*** SUPPLIED INFORMATION ***

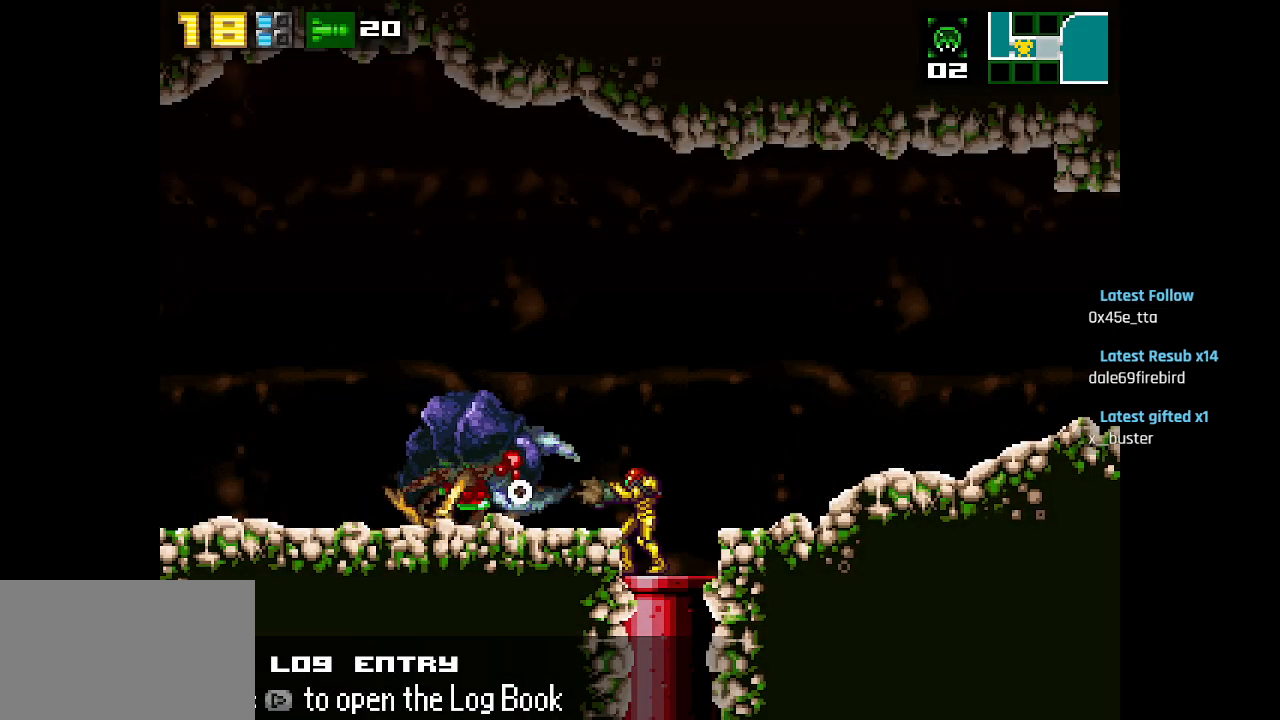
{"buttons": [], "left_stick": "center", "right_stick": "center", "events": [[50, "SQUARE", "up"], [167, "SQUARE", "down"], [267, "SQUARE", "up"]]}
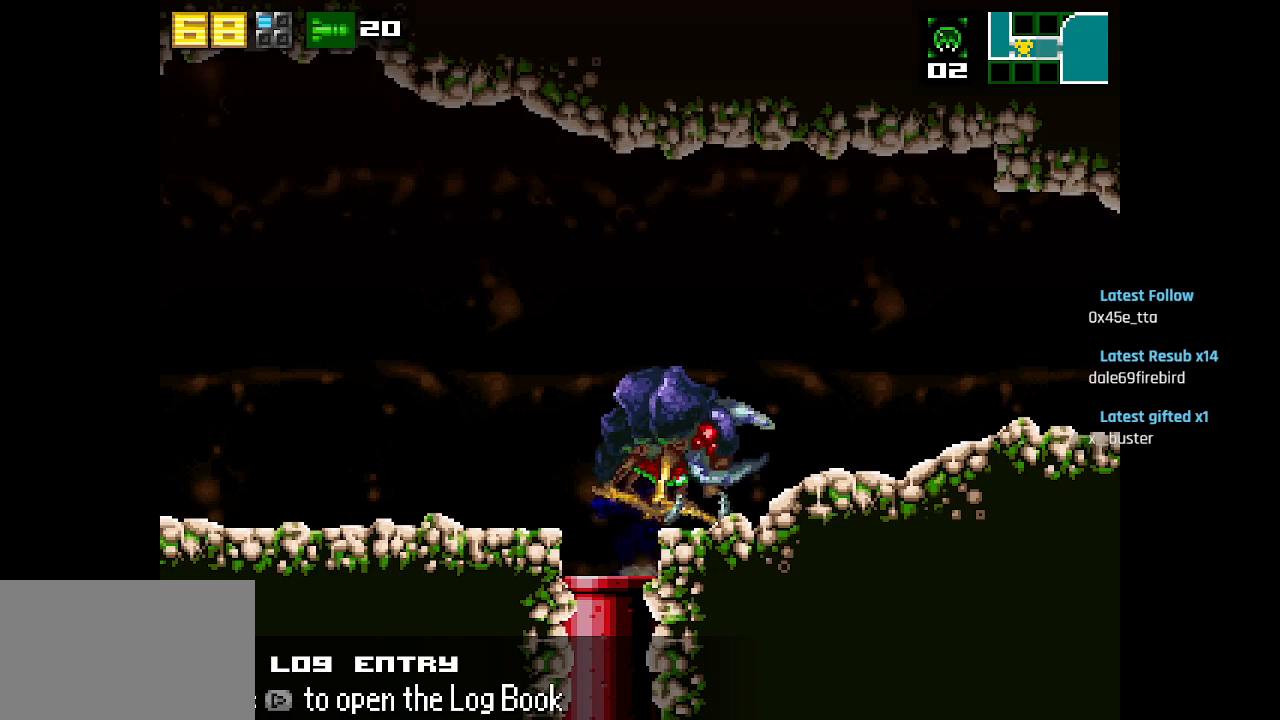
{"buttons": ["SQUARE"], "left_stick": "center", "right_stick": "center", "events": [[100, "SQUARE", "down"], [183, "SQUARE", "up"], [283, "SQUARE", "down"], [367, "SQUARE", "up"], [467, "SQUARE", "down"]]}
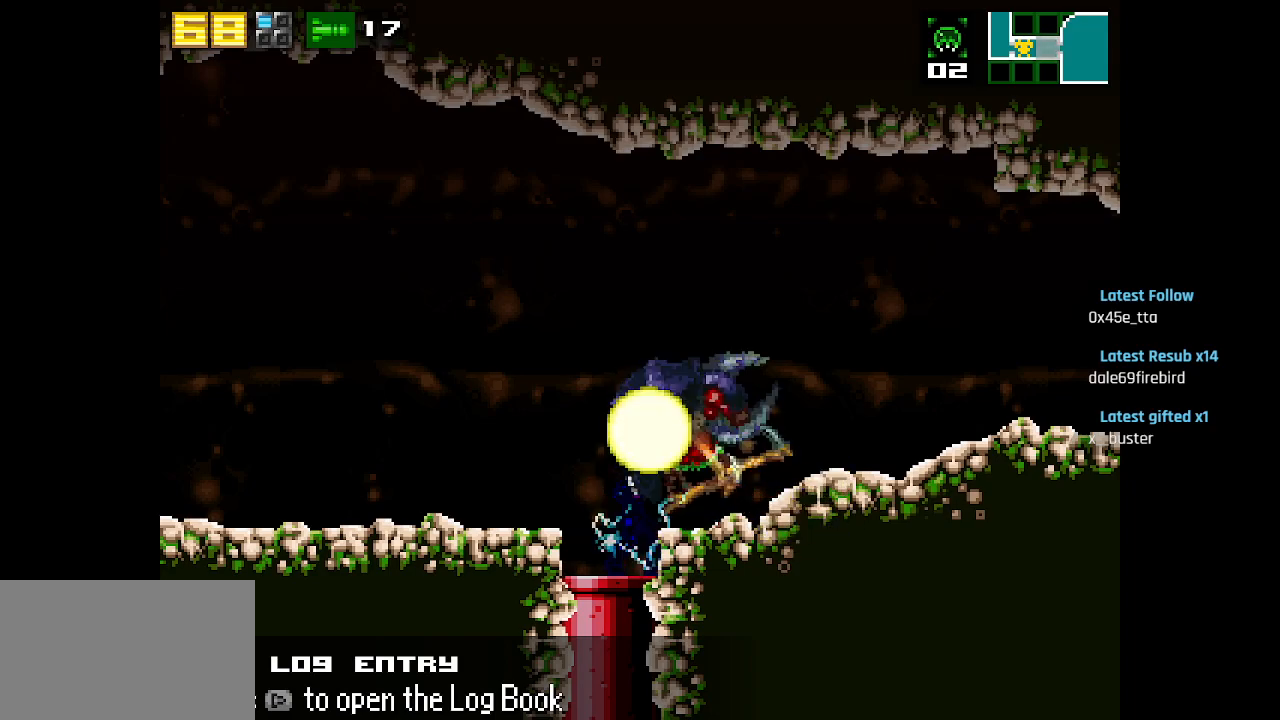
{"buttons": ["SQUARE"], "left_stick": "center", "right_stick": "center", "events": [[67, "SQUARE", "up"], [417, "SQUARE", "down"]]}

*** End of SUPPLIED INFORMATION ***

**EXERCISE PROMPT**
The material above must be printed exactly, with its pictures left out.

**TASK ANSWER**
{"buttons": [], "left_stick": "center", "right_stick": "center", "events": [[50, "SQUARE", "up"], [167, "SQUARE", "down"], [267, "SQUARE", "up"]]}
{"buttons": ["SQUARE"], "left_stick": "center", "right_stick": "center", "events": [[100, "SQUARE", "down"], [183, "SQUARE", "up"], [283, "SQUARE", "down"], [367, "SQUARE", "up"], [467, "SQUARE", "down"]]}
{"buttons": ["SQUARE"], "left_stick": "center", "right_stick": "center", "events": [[67, "SQUARE", "up"], [417, "SQUARE", "down"]]}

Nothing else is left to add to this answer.